AKP'nin dün yapılan "Memleket işi, gönül işi" şeklindeki yerel seçim sloganı dün yapılan aday tanıtım toplantısında açıklandı.

Eğer AKP, 31 Mart yerel seçiminde yüzde 30-35 bandına düşer, Ankara ve İstanbul'u kaybederse muhalefet bu sloganı, "Memleket işi, gönül işi, Erdoğan bırak bu işi" kampanyasına dönüştürebilir.

Saray'ın ziyaretçilerine tek bir sorum var:

Sinema Filmlerinin Değerlendirilmesi ve Sınıflandırılması Hakkında Kanun'u imzalarken kendisine bir şu isimler eşlik etti.

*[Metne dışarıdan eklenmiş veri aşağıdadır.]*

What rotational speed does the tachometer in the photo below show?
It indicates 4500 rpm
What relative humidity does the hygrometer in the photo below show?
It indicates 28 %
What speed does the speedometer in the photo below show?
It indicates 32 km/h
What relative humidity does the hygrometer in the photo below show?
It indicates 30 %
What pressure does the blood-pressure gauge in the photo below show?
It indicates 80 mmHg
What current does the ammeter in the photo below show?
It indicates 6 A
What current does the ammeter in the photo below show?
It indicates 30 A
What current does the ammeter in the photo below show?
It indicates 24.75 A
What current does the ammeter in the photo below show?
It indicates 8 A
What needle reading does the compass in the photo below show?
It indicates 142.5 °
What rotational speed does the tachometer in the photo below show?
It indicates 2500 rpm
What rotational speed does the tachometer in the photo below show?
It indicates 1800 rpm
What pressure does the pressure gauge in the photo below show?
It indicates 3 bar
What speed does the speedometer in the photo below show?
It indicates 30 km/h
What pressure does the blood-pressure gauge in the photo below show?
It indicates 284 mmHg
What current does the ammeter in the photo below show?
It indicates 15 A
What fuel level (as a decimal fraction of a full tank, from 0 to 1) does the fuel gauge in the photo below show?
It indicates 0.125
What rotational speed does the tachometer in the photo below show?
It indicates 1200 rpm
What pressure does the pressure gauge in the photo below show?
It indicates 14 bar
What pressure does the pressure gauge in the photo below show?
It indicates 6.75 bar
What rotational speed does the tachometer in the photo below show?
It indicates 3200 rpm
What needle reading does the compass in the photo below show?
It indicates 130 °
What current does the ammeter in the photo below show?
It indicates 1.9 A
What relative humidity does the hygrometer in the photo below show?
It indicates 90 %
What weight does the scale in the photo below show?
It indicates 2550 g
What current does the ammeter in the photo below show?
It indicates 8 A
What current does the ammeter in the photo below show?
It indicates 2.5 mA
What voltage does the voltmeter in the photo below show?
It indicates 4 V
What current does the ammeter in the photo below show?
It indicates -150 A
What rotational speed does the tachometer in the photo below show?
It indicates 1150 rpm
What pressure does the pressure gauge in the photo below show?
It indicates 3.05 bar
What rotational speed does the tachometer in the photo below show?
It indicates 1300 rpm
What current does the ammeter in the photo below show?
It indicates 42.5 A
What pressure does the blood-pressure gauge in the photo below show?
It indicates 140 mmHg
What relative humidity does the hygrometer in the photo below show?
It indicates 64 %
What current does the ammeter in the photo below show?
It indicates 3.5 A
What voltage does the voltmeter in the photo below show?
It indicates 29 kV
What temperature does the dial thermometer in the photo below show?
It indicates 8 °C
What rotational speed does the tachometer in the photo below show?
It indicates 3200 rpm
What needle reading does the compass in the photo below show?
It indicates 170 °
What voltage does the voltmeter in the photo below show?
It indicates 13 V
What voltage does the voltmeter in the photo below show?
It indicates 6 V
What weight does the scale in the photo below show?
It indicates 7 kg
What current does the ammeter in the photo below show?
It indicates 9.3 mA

Birol Güven, Şükrü Avşar, Timur Savcı, Cemal Okan, Muzaffer Yıldırım, Çağrı Özeren, Fatih Aksoy, Necati Akpınar, Kerem Çatay, Mehmet Bozdağ, Serdar Öğretici, Raci Şaşmaz, Şahan Gökbakar, Yılmaz Erdoğan, Mahsun Kırmızıgül, Bülent İnal, Burak Özçivit, Oktay Kaynarca, Ata Demirer, Tamer Karadağlı, Şoray Uzun, Demet Akbağ, Onur Tan, Bahadır Özdener, Elif Dağdeviren.

Sizlere sorum şu:

Cumhurbaşkanı Recep Tayyip Erdoğan'a hanginiz efsane sanatçılar Metin Akpınar ve Müjdat Gezen hakkında tek bir kelime söylediniz?

Söyleyen varsa alkışlarım, yoksa yuhalarım...

Önemli düzeltme:

Dün yazımda "Aziz Mahmud Hüdayi Vakfı var ki 16 milyon 476 bin 823 lira 48 kuruş yardım almış 2018 yılında İstanbul Büyükşehir Belediyesi'nden. Bu vakıf da görevden istifa ederek ayrılan İstanbul Büyükşehir Belediye Başkanı Kadir Topbaş ailesinin" ifadesini kullanmıştım.

Okurlarım sağ olsunlar uyardılar. Bu vakıftaki Topbaş ailesi ile Kadir Topbaş arasında akrabalık bağı yoktur.

Ancak bu vakıftaki Topbaş ailesi BİM gibi Türkiye'nin her yerinde 8 bin civarında marketler zincirinin ortakları arasındadır.

Yani ticaret yapmaktadırlar ki bu ticari faaliyetten elde ettikleri kâr ile Vakıf hizmetlerini yürütmeleri gerekirken İstanbulluların hakkı olan 16,4 milyon lirayı 2018 yılında bağış olarak İstanbul Büyükşehir Belediyesi'nden almıştır.

Hak mıdır? Kararı siz verin değerli okurlarım.